• [Source material]:

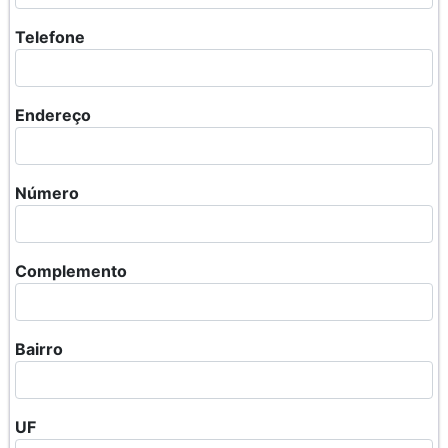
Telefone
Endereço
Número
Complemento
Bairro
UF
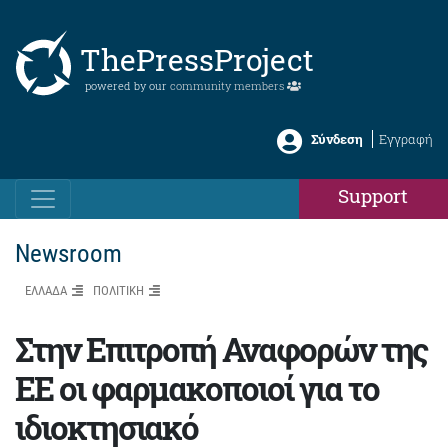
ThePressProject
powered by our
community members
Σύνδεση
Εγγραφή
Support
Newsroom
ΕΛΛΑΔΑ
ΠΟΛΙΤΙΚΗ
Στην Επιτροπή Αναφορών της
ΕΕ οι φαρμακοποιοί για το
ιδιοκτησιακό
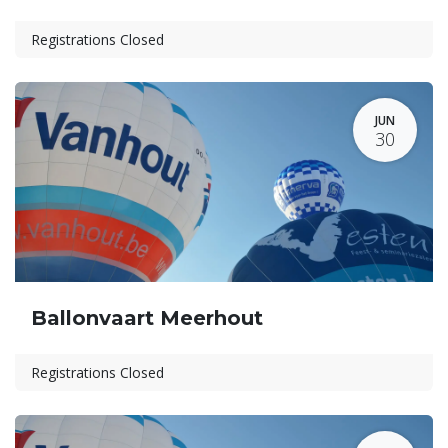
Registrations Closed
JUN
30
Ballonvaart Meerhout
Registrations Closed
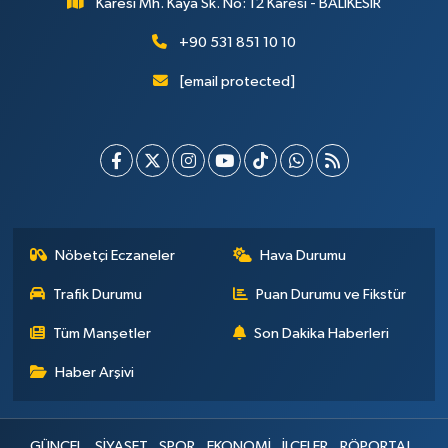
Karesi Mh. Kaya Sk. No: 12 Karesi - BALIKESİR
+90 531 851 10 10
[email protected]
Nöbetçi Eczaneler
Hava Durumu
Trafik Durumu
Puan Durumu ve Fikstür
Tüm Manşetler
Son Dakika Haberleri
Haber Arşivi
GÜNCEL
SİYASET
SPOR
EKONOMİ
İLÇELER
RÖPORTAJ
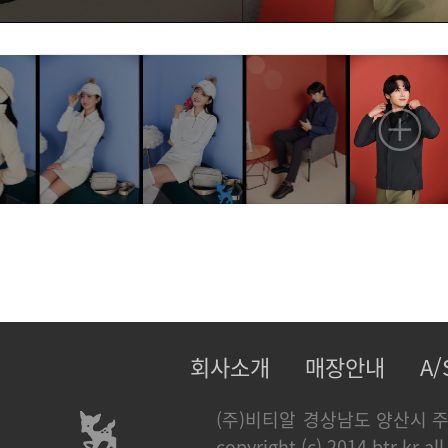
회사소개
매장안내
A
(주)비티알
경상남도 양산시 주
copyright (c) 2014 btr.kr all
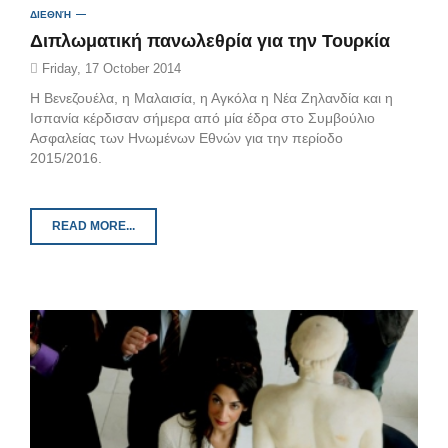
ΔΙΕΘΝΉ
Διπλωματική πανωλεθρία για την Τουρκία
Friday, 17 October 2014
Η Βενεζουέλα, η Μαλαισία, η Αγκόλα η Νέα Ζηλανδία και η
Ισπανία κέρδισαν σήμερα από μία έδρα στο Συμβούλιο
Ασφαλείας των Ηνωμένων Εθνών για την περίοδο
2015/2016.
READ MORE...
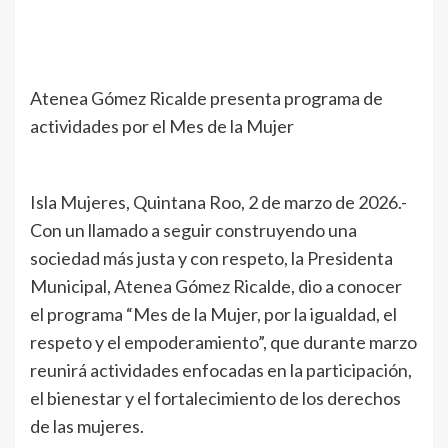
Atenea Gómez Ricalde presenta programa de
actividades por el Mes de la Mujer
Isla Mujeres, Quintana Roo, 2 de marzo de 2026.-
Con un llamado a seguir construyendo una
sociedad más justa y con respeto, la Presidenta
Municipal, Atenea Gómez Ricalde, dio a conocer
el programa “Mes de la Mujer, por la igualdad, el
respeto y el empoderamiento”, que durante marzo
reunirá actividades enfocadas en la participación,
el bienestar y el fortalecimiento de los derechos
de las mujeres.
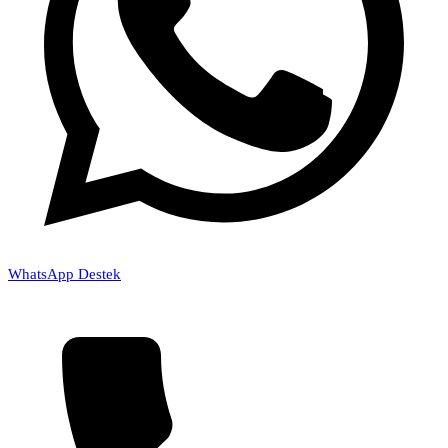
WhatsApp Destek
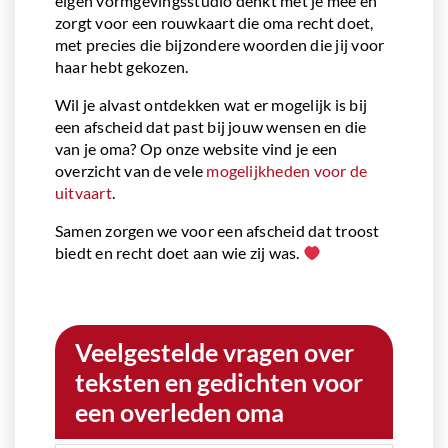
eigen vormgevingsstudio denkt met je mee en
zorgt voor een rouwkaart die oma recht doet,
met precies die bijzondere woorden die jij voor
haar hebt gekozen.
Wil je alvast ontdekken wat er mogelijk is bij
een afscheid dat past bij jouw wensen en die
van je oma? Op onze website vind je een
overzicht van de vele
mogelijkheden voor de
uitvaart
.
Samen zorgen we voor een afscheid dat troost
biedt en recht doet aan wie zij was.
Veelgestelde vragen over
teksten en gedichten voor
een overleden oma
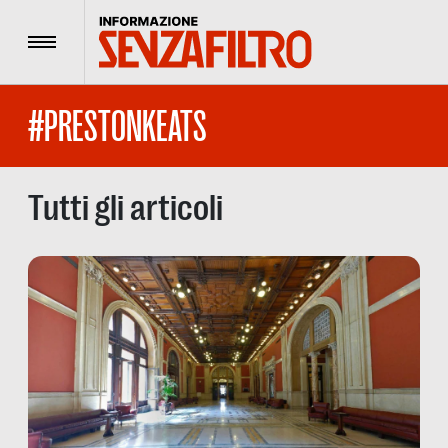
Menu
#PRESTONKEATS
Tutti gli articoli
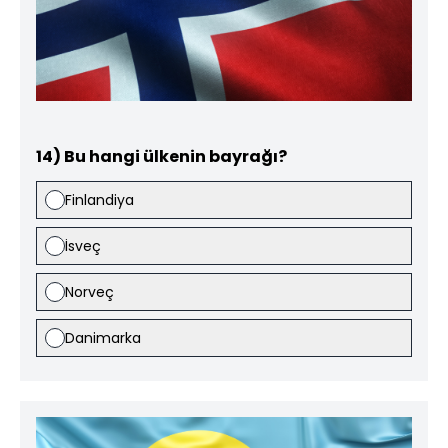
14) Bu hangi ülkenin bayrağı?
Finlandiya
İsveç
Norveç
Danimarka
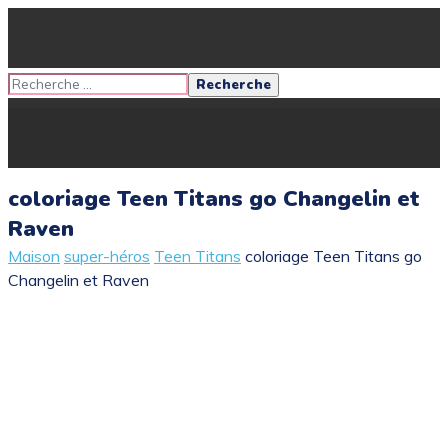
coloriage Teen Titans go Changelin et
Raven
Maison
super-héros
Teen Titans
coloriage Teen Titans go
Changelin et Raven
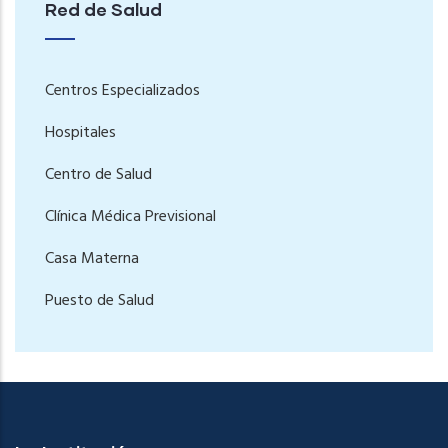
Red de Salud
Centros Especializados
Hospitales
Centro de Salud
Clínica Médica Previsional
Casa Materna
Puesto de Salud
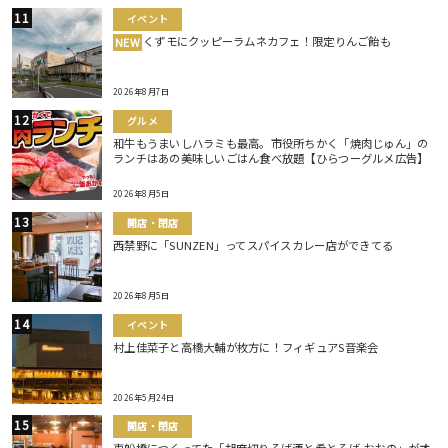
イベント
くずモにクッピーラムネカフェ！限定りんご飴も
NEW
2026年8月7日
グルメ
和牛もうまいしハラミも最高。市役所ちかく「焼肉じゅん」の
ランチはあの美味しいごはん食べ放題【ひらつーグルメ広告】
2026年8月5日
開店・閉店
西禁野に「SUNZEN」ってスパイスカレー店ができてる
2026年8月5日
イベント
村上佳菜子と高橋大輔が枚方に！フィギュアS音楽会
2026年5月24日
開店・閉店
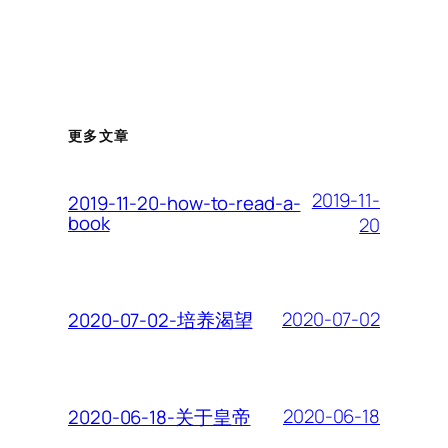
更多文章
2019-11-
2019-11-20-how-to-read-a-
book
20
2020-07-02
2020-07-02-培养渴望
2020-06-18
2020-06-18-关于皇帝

• [Problem]: Replicate the material above verbatim; images stay out of the copy.

• [Completed task]:
Telefone
Endereço
Número
Complemento
Bairro
UF
ThePressProject
powered by our
community members
Σύνδεση
Εγγραφή
Support
Newsroom
ΕΛΛΑΔΑ
ΠΟΛΙΤΙΚΗ
Στην Επιτροπή Αναφορών της
ΕΕ οι φαρμακοποιοί για το
ιδιοκτησιακό
Registrations Closed
JUN
30
Ballonvaart Meerhout
Registrations Closed
Karesi Mh. Kaya Sk. No: 12 Karesi - BALIKESİR
+90 531 851 10 10
[email protected]
Nöbetçi Eczaneler
Hava Durumu
Trafik Durumu
Puan Durumu ve Fikstür
Tüm Manşetler
Son Dakika Haberleri
Haber Arşivi
GÜNCEL
SİYASET
SPOR
EKONOMİ
İLÇELER
RÖPORTAJ
회사소개
매장안내
A
(주)비티알
경상남도 양산시 주
copyright (c) 2014 btr.kr all
ΔΙΕΘΝΉ
Διπλωματική πανωλεθρία για την Τουρκία
Friday, 17 October 2014
Η Βενεζουέλα, η Μαλαισία, η Αγκόλα η Νέα Ζηλανδία και η
Ισπανία κέρδισαν σήμερα από μία έδρα στο Συμβούλιο
Ασφαλείας των Ηνωμένων Εθνών για την περίοδο
2015/2016.
READ MORE...
Atenea Gómez Ricalde presenta programa de
actividades por el Mes de la Mujer
Isla Mujeres, Quintana Roo, 2 de marzo de 2026.-
Con un llamado a seguir construyendo una
sociedad más justa y con respeto, la Presidenta
Municipal, Atenea Gómez Ricalde, dio a conocer
el programa “Mes de la Mujer, por la igualdad, el
respeto y el empoderamiento”, que durante marzo
reunirá actividades enfocadas en la participación,
el bienestar y el fortalecimiento de los derechos
de las mujeres.
WhatsApp Destek
eigen vormgevingsstudio denkt met je mee en
zorgt voor een rouwkaart die oma recht doet,
met precies die bijzondere woorden die jij voor
haar hebt gekozen.
Wil je alvast ontdekken wat er mogelijk is bij
een afscheid dat past bij jouw wensen en die
van je oma? Op onze website vind je een
overzicht van de vele
mogelijkheden voor de
uitvaart
.
Samen zorgen we voor een afscheid dat troost
biedt en recht doet aan wie zij was.
Veelgestelde vragen over
teksten en gedichten voor
een overleden oma
Menu
#PRESTONKEATS
Tutti gli articoli
14) Bu hangi ülkenin bayrağı?
Finlandiya
İsveç
Norveç
Danimarka
coloriage Teen Titans go Changelin et
Raven
Maison
super-héros
Teen Titans
coloriage Teen Titans go
Changelin et Raven
Red de Salud
Centros Especializados
Hospitales
Centro de Salud
Clínica Médica Previsional
Casa Materna
Puesto de Salud
イベント
くずモにクッピーラムネカフェ！限定りんご飴も
NEW
2026年8月7日
グルメ
和牛もうまいしハラミも最高。市役所ちかく「焼肉じゅん」の
ランチはあの美味しいごはん食べ放題【ひらつーグルメ広告】
2026年8月5日
開店・閉店
西禁野に「SUNZEN」ってスパイスカレー店ができてる
2026年8月5日
イベント
村上佳菜子と高橋大輔が枚方に！フィギュアS音楽会
2026年5月24日
開店・閉店
更多文章
2019-11-
2019-11-20-how-to-read-a-
book
20
2020-07-02
2020-07-02-培养渴望
2020-06-18
2020-06-18-关于皇帝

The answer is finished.